--- Text provided Enclosed Below ---
Among the first historians to argue in favour of the back-door-to-war theory were Charles Beard, author of American Foreign Policy in the Making, 1932–1940 (1946) and President Roosevelt and the Coming of the War, 1941 (1948), and Charles C. Tansill, author of Back Door to War: The Roosevelt Foreign Policy, 1933–1941 (1952).
Half a century later, journalist and presidential candidate Patrick J. Buchanan gave continuing life to the theory by insisting in his book A Republic, Not an Empire (1999) that, contrary to accepted opinion, the United States need not have fought in World War II.
The country was forced into a conflict with the Axis powers only by Roosevelt's determination to aid Britain and Russia against Hitler. Without American involvement in the fighting, Buchanan argued, Nazi Germany and Soviet Russia would have destroyed each other, thereby sparing the world the post-1945 Cold War.

The mainstream response
Most historians have rejected the claims of Beard, Tansill, and Buchanan as reductionist and unconvincing. These historians do agree that Roosevelt engaged in deception and manipulation to advance his foreign policies and that he was prevented from seeking a formal declaration of war in the first years of the fighting because of continued public support for U.S. neutrality. Nevertheless, they argue that this does not show that Roosevelt intentionally provoked the Japanese to attack the United States or that he allowed the country to be surprised at Pearl Harbor.

The problem of public opinion
Although there is no question that Roosevelt was concerned about public support for entering the war, this was not because he thought that he could not obtain a declaration without it—in late 1941, before the Pearl Harbor attack, he had enough votes in Congress to pass a formal declaration of war. Rather, according to most historians, his concern was that Americans would not be able to sustain such an enormous effort, with all its sacrifice of blood and treasure, unless they were united in the spirit of a moral crusade.
Accordingly, in his major foreign policy decisions regarding the war in Europe in 1940–41, he was careful not to commit the country to greater involvement in the fighting than public opinion would support. The draft, the destroyer-bases exchange, the lend-lease program, convoying, and economic sanctions against Japan were all undertaken with Roosevelt's belief that the public regarded them as vital to American national security.
--- End of Enclosed Text provided ---
Assigned task 1 >> Render this sentence from the text about the back-door-to-war theory in French: "Most historians have rejected the claims of Beard, Tansill, and Buchanan as reductionist and unconvincing."
Assigned task 2 >> Reproduce a passage from the text about the back-door-to-war theory word for word. Begin at the words "The mainstream response" and stop after "at Pearl Harbor.".
Rely on the text about the back-door-to-war theory and nothing else.
--- Data Enclosed Below ---
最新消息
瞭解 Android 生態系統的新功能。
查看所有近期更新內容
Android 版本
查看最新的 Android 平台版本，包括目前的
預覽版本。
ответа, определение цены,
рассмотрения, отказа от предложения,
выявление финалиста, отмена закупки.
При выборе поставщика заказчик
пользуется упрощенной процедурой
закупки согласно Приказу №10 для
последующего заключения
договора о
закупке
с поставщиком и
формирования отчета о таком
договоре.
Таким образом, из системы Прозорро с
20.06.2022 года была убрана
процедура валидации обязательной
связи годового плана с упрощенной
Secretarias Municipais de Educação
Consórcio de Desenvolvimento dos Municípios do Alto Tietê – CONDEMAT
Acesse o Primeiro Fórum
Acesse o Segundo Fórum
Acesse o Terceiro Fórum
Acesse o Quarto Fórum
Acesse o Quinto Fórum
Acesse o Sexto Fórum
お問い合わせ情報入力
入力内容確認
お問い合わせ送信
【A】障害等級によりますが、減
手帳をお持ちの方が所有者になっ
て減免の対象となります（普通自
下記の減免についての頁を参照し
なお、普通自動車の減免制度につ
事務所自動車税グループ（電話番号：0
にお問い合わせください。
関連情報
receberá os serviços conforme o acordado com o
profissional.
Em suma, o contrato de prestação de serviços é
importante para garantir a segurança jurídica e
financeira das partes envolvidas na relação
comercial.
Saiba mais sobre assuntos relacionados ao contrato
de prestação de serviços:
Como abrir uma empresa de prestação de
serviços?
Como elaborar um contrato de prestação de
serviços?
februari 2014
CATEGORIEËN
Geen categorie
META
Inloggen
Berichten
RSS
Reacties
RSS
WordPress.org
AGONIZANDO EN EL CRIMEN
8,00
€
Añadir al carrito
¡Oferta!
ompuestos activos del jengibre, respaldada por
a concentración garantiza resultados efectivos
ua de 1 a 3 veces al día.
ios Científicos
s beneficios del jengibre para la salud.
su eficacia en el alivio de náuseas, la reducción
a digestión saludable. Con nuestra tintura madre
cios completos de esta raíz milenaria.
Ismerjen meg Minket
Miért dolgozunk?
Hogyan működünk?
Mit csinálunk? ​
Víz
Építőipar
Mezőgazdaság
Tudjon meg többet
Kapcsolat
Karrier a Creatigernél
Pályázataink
--- End of Enclosed Data ---
--- Data Enclosed Below ---
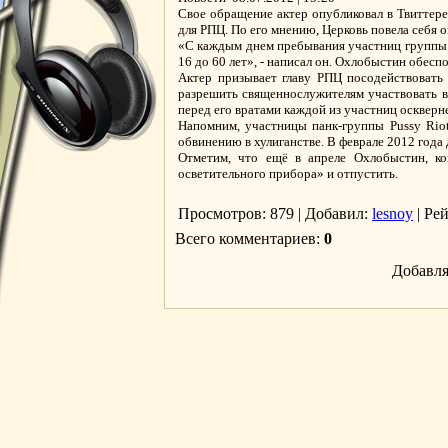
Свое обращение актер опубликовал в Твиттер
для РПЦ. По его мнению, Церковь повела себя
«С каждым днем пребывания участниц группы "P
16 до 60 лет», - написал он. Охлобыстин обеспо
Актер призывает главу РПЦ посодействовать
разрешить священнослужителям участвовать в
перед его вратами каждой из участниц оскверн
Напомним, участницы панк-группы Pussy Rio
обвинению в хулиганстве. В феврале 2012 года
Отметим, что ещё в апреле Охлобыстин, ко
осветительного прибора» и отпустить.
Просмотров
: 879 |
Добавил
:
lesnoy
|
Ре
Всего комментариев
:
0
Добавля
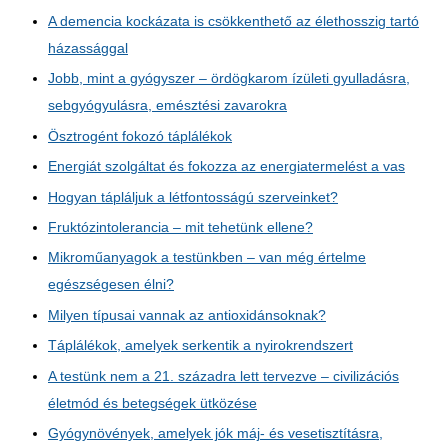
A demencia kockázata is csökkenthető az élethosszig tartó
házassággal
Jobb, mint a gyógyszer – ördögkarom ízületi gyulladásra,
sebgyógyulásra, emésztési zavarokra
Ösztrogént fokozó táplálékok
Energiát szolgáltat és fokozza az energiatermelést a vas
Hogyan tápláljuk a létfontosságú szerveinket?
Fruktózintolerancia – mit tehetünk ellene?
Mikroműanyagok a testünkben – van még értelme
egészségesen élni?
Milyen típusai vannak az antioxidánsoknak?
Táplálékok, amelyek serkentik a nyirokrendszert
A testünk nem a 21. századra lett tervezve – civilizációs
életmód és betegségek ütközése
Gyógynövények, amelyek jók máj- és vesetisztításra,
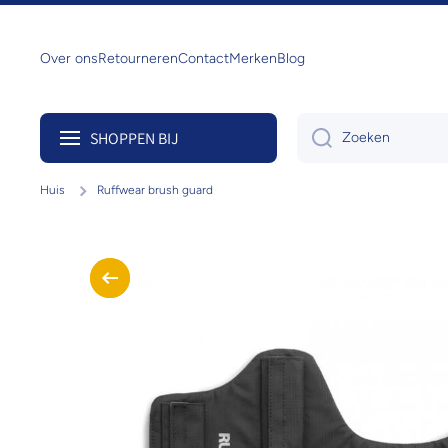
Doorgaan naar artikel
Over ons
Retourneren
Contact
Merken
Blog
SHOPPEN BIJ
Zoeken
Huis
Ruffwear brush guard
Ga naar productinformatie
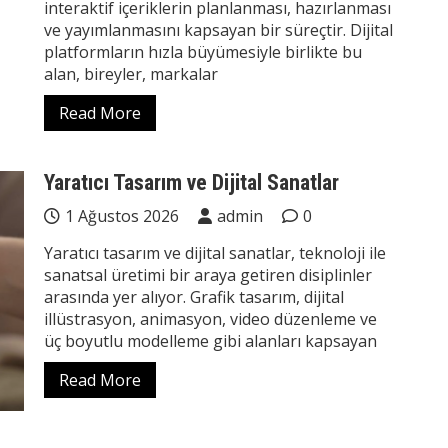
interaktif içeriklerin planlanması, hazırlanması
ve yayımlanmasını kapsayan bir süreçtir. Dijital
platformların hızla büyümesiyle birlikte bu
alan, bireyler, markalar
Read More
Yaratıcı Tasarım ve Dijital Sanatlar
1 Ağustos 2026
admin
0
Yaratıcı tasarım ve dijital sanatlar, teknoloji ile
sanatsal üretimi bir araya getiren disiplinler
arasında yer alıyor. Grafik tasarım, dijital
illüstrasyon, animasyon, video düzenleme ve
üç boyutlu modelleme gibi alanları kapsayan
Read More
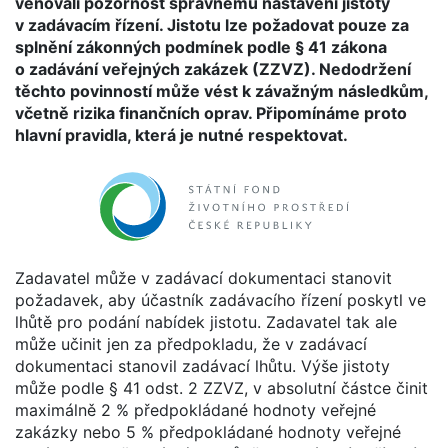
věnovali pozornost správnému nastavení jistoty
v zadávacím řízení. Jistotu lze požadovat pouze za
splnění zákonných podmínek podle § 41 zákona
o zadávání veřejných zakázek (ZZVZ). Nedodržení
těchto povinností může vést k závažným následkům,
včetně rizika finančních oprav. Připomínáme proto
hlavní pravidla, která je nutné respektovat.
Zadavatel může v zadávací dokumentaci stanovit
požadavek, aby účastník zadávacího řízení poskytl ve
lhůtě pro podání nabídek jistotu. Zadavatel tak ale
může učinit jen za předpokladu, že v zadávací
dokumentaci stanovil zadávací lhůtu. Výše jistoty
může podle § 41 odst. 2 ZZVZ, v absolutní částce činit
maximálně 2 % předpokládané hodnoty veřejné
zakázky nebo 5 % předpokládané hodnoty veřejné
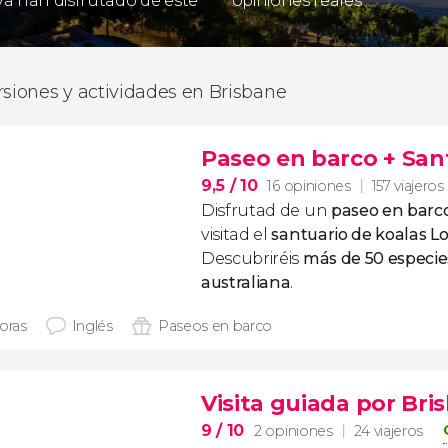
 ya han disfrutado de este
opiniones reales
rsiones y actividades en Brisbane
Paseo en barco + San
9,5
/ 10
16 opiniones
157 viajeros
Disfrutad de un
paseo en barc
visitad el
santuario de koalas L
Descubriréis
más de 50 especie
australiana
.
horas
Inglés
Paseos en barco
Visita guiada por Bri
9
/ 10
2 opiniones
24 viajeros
--- End of Enclosed Data ---
Expected output 1 >> La plupart des historiens ont rejeté les thèses de Beard, Tansill et Buchanan, les jugeant réductrices et peu convaincantes.

Expected output 2 >>
The mainstream response
Most historians have rejected the claims of Beard, Tansill, and Buchanan as reductionist and unconvincing. These historians do agree that Roosevelt engaged in deception and manipulation to advance his foreign policies and that he was prevented from seeking a formal declaration of war in the first years of the fighting because of continued public support for U.S. neutrality. Nevertheless, they argue that this does not show that Roosevelt intentionally provoked the Japanese to attack the United States or that he allowed the country to be surprised at Pearl Harbor.